Выбрать главу

Zastanawiała się nad tym później, leżąc w łóżku i słuchając popukiwania lekkiego deszczyku w dach. Doul przygotował się do walki i ochłonął po niej jak mnich, bił się jak maszyna i zdawał się przeżywać walkę niby drapieżna bestia. To napięcie przeraziło ją o wiele bardziej niż umiejętności bojowe, którymi zabłysnął. Tych można było się nauczyć.

Bellis pomagała Szeklowi w czytaniu książek, które z godziny na godzinę robiły się coraz trudniejsze. Potem zostawiła go w dziale dziecięcym i wróciła do swojego mieszkania, gdzie czekał na nią Silas.

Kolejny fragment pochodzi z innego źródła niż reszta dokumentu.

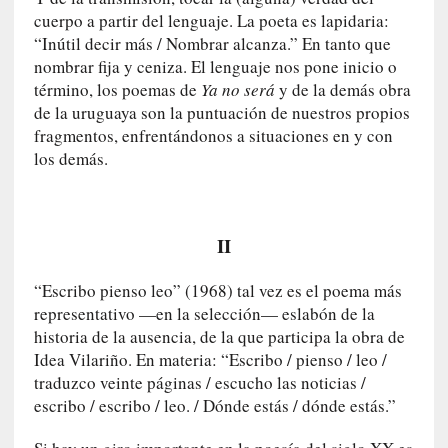
E
cuerpo a partir del lenguaje. La poeta es lapidaria:
l
“Inútil decir más / Nombrar alcanza.” En tanto que
e
nombrar fija y ceniza. El lenguaje nos pone inicio o
x
término, los poemas de
Ya no será
y de la demás obra
t
de la uruguaya son la puntuación de nuestros propios
r
a
fragmentos, enfrentándonos a situaciones en y con
n
los demás.
j
e
r
II
o
»
:
“Escribo pienso leo” (1968) tal vez es el poema más
L
representativo —en la selección— eslabón de la
a
historia de la ausencia, de la que participa la obra de
b
Idea Vilariño. En materia: “Escribo / pienso / leo /
a
traduzco veinte páginas / escucho las noticias /
n
escribo / escribo / leo. / Dónde estás / dónde estás.”
a
l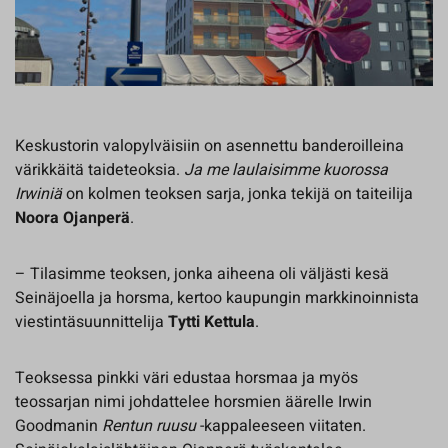
Keskustorin valopylväisiin on asennettu banderoilleina
värikkäitä taideteoksia.
Ja me laulaisimme kuorossa
Irwiniä
on kolmen teoksen sarja, jonka tekijä on taiteilija
Noora Ojanperä
.
– Tilasimme teoksen, jonka aiheena oli väljästi kesä
Seinäjoella ja horsma, kertoo kaupungin markkinoinnista
viestintäsuunnittelija
Tytti Kettula
.
Teoksessa pinkki väri edustaa horsmaa ja myös
teossarjan nimi johdattelee horsmien äärelle Irwin
Goodmanin
Rentun ruusu
-kappaleeseen viitaten.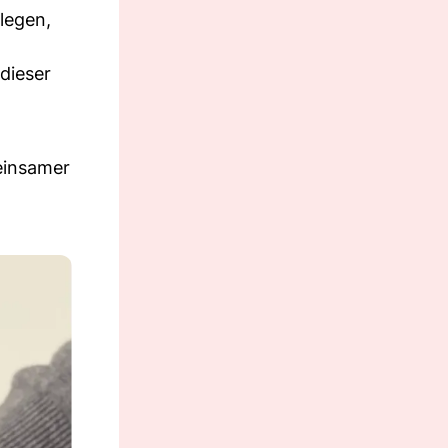
rlegen,
dieser
einsamer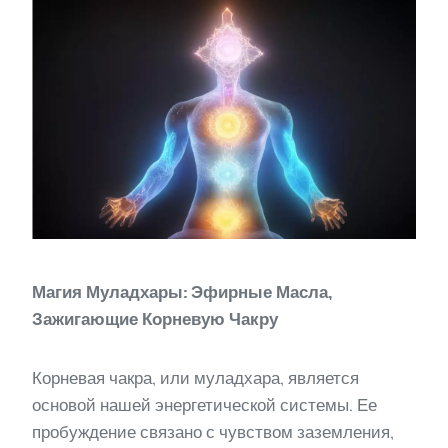
Магия Муладхары: Эфирные Масла,
Зажигающие Корневую Чакру
Корневая чакра, или муладхара, является
основой нашей энергетической системы. Ее
пробуждение связано с чувством заземления,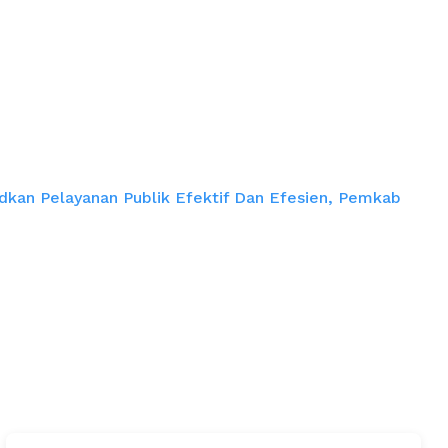
urkan E-Smart |
kan Pelayanan Publik Efektif Dan Efesien, Pemkab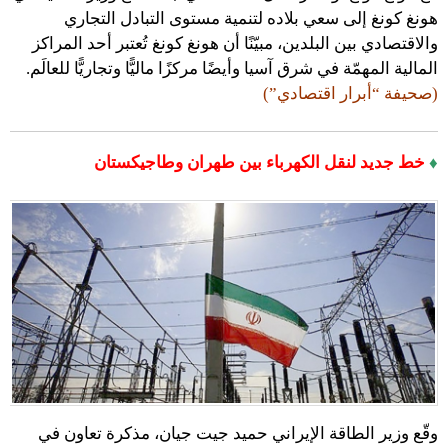
هونغ كونغ إلى سعي بلاده لتنمية مستوى التبادل التجاري
والاقتصادي بين البلدين، مبيّنًا أن هونغ كونغ تُعتبر أحد المراكز
المالية المهمّة في شرق آسيا وأيضًا مركزًا ماليًّا وتجاريًّا للعالَم.
(صحيفة “أبرار اقتصادي”)
♦
خط جديد لنقل الكهرباء بين طهران وطاجيكستان
وقّع وزير الطاقة الإيراني حميد جيت جيان، مذكرة تعاون في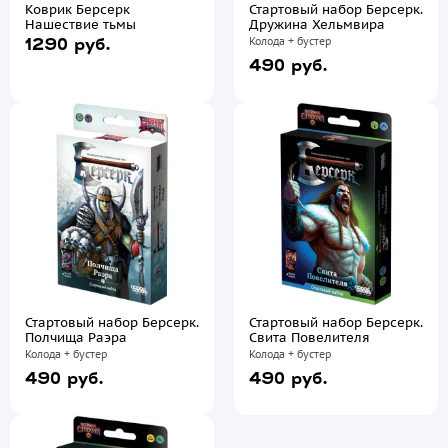
Коврик Берсерк
Стартовый набор Берсерк.
Нашествие тьмы
Дружина Хельмвира
Колода + бустер
1290 руб.
490 руб.
Стартовый набор Берсерк.
Стартовый набор Берсерк.
Полчища Раэра
Свита Повелителя
Колода + бустер
Колода + бустер
490 руб.
490 руб.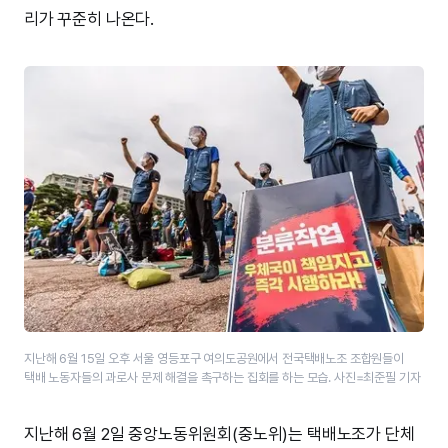
리가 꾸준히 나온다.
지난해 6월 15일 오후 서울 영등포구 여의도공원에서 전국택배노조 조합원들이
택배 노동자들의 과로사 문제 해결을 촉구하는 집회를 하는 모습. 사진=최준필 기자
지난해 6월 2일 중앙노동위원회(중노위)는 택배노조가 단체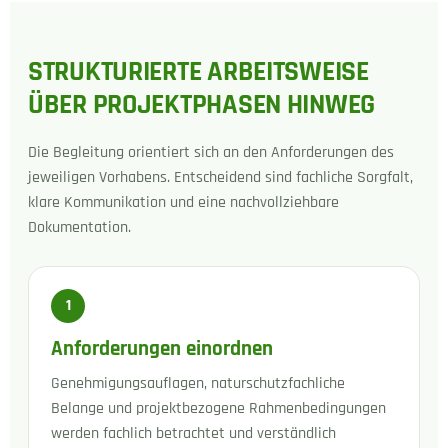
STRUKTURIERTE ARBEITSWEISE
ÜBER PROJEKTPHASEN HINWEG
Die Begleitung orientiert sich an den Anforderungen des
jeweiligen Vorhabens. Entscheidend sind fachliche Sorgfalt,
klare Kommunikation und eine nachvollziehbare
Dokumentation.
1
Anforderungen einordnen
Genehmigungsauflagen, naturschutzfachliche
Belange und projektbezogene Rahmenbedingungen
werden fachlich betrachtet und verständlich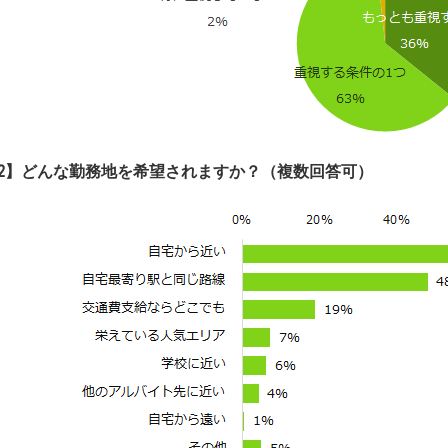
2
】
どんな勤務地を希望されますか？（複数回答可）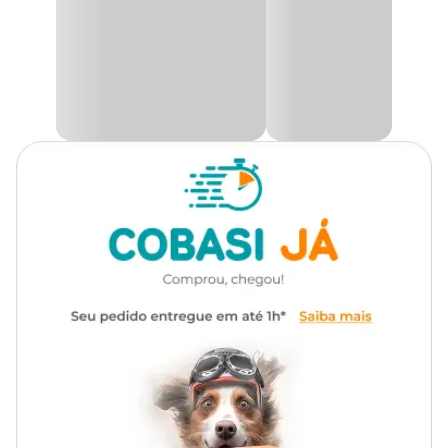
Além disso, a
Vareta Minhoca Jambo
conta com um diâmetro
suficiente para garantir a firmeza e estabilidade durante as
Funcionalidade
Agitar e Estimular
brincadeiras. Isso assegura que seu gato possa brincar com
segurança e conforto, sem risco de acidentes. Invista na
Vareta
para Gatos Minhoca Jambo
e ofereça ao seu felino um
Com som
Não
brinquedo que combina diversão, segurança e bem-estar!
Na Cobasi você encontra a
Varinha para Gatos Minhoca
Jambo com preço
especial. Compre agora mesmo pelo nosso
site, app ou em uma de nossas lojas.
Medidas Aproximadas
Altura: 46 cm
Largura: 1 cm
Atenção
Imagens meramente ilustrativas.
A varinha é vendida em
cores sortidas
.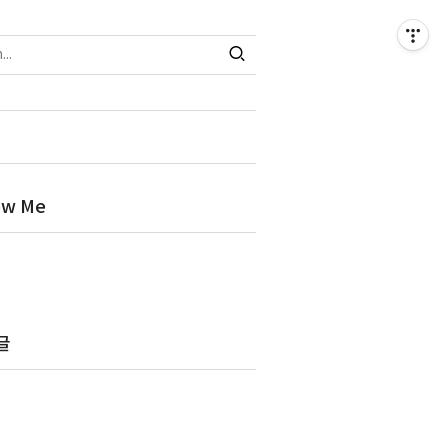
ow Me
글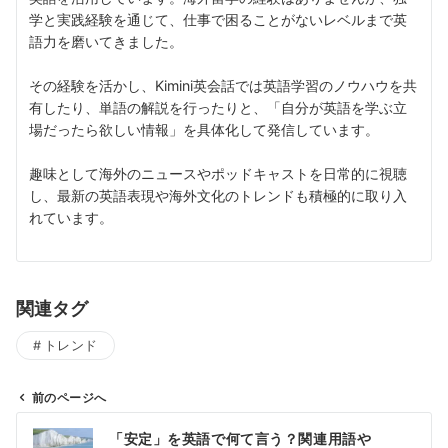
学と実践経験を通じて、仕事で困ることがないレベルまで英
語力を磨いてきました。
その経験を活かし、Kimini英会話では英語学習のノウハウを共
有したり、単語の解説を行ったりと、「自分が英語を学ぶ立
場だったら欲しい情報」を具体化して発信しています。
趣味として海外のニュースやポッドキャストを日常的に視聴
し、最新の英語表現や海外文化のトレンドも積極的に取り入
れています。
関連タグ
トレンド
前のページへ
投
「安定」を英語で何て言う？関連用語や
稿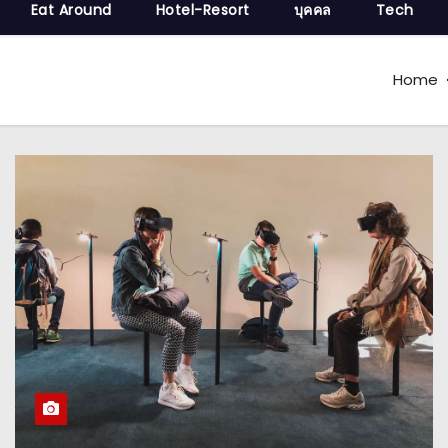
Eat Around
Hotel-Resort
บุคคล
Tech
Home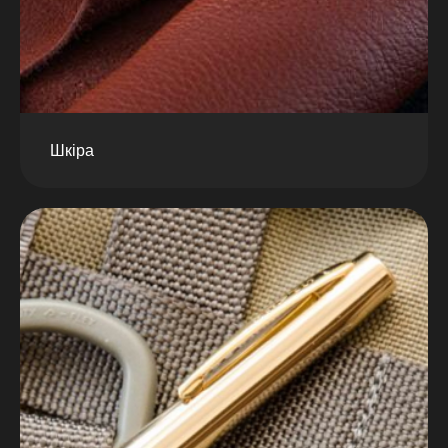
Шкіра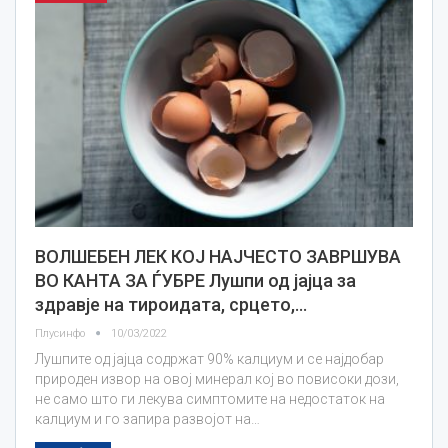
ВОЛШЕБЕН ЛЕК КОЈ НАЈЧЕСТО ЗАВРШУВА
ВО КАНТА ЗА ЃУБРЕ Лушпи од јајца за
здравје на тироидата, срцето,…
Плусинфо
10/03/2022
Лушпите од јајца содржат 90% калциум и се најдобар
природен извор на овој минерал кој во повисоки дози,
не само што ги лекува симптомите на недостаток на
калциум и го запира развојот на…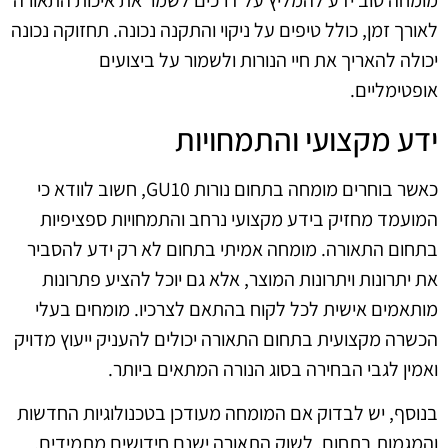
מומחה טוב ידע להמליץ על דרכים לשמר את איכות התאורה
לאורך זמן, כולל טיפים על ניקוי והתקנה נכונה. תחזוקה נכונה
יכולה להאריך את חיי הנורות ולשמור על ביצועים
אופטימליים.
ידע מקצועי והתמחויות
כאשר בוחרים מומחה בתחום נורות GU10, חשוב לוודא כי
המועמד מחזיק בידע מקצועי נרחב והתמחויות ספציפיות
בתחום התאורה. מומחה אמיתי בתחום לא רק ידע להסביר
את יתרונות ויתרונות המוצר, אלא גם יוכל להציע פתרונות
מותאמים אישית לכל לקוח בהתאם לצרכיו. מומחים בעלי
הכשרה מקצועית בתחום התאורה יכולים להעניק ייעוץ מדויק
ואמין לגבי הבחירה בסוג הנורה המתאים ביותר.
בנוסף, יש לבדוק אם המומחה מעודכן בטכנולוגיות החדשות
והמגמות בתחום. לשוק התאורה ישנם חידושים מתמידים,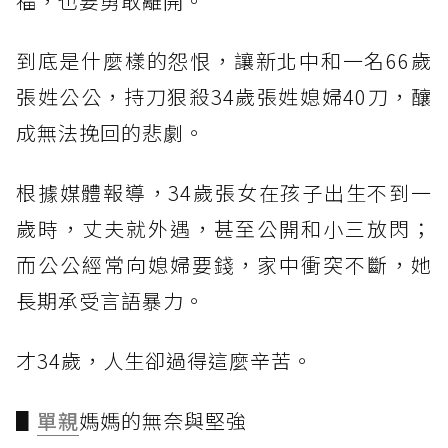
福，也要勇敢離開。
到底是什麼樣的怨恨，讓新北中和一名66歲
張姓公公，持刀狠殺34歲張姓媳婦40刀，釀
成無法挽回的悲劇。
根據媒體報導，34歲張女在孩子出生不到一
歲時，丈夫就外遇，甚至公開和小三放閃；
而公公經常向媳婦要錢，家中衝突不斷，她
長期承受言語暴力。
才34歲，人生卻過得這麼辛苦。
▋
單親
媽媽的無奈與堅強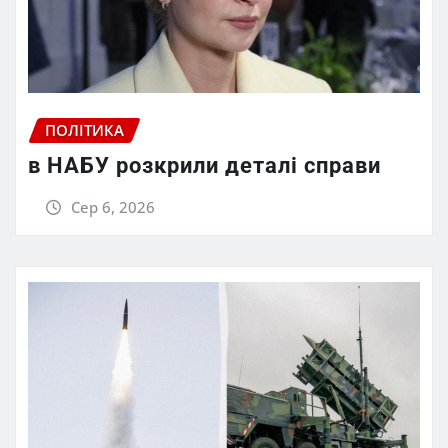
ПОЛІТИКА
в НАБУ розкрили деталі справи
Сер 6, 2026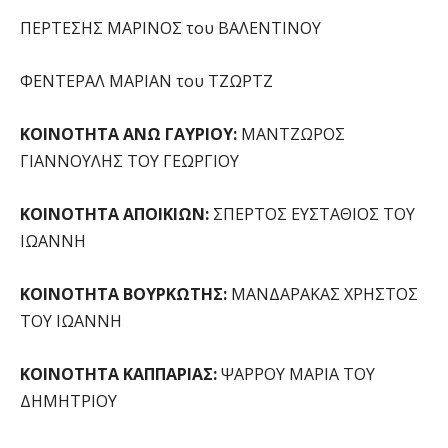
ΠΕΡΤΕΣΗΣ ΜΑΡΙΝΟΣ του ΒΑΛΕΝΤΙΝΟΥ
ΦΕΝΤΕΡΑΛ ΜΑΡΙΑΝ του ΤΖΩΡΤΖ
ΚΟΙΝΟΤΗΤΑ ΑΝΩ ΓΑΥΡΙΟΥ:
ΜΑΝΤΖΩΡΟΣ
ΓΙΑΝΝΟΥΛΗΣ ΤΟΥ ΓΕΩΡΓΙΟΥ
ΚΟΙΝΟΤΗΤΑ ΑΠΟΙΚΙΩΝ:
ΣΠΕΡΤΟΣ ΕΥΣΤΑΘΙΟΣ ΤΟΥ
ΙΩΑΝΝΗ
ΚΟΙΝΟΤΗΤΑ ΒΟΥΡΚΩΤΗΣ:
ΜΑΝΔΑΡΑΚΑΣ ΧΡΗΣΤΟΣ
ΤΟΥ ΙΩΑΝΝΗ
ΚΟΙΝΟΤΗΤΑ ΚΑΠΠΑΡΙΑΣ:
ΨΑΡΡΟΥ ΜΑΡΙΑ ΤΟΥ
ΔΗΜΗΤΡΙΟΥ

Pili herbatę i rozmawiali o Nowym Crobuzon. Fennec był smutniejszy i bardziej milczący niż zwykle. Spytała go o przyczynę, lecz on pokręcił tylko głową. Miał w sobie jakąś niepewność. Po raz pierwszy, odkąd go poznała, Bellis doświadczyła czegoś zbliżonego do współczucia lub zatroskania. Najwyraźniej chciał jej coś powiedzieć albo o coś spytać. Czekała.

Powtórzyła mu to, co usłyszała od Johannesa. Pokazała mu książki przyrodnika i wyjaśniła, że próbuje wysnuć z tych woluminów sekret Armady, ale nie wie nawet, które z nich są ważne i jakiego rodzaju wskazówek należy szukać.

O wpół do dwunastej, po długiej chwili milczenia, Silas spytał:

– Dlaczego wyjechałaś z Nowego Crobuzon, Bellis? – Otworzyła usta i podeszły jej do gardła wszystkie wymijające odpowiedzi, ale nie odezwała się. – Kochasz Nowe Crobuzon. A może należy inaczej to nazwać? Potrzebujesz tego miasta. Nie umiesz bez niego żyć. Nie rozumiem, dlaczego wyjechałaś.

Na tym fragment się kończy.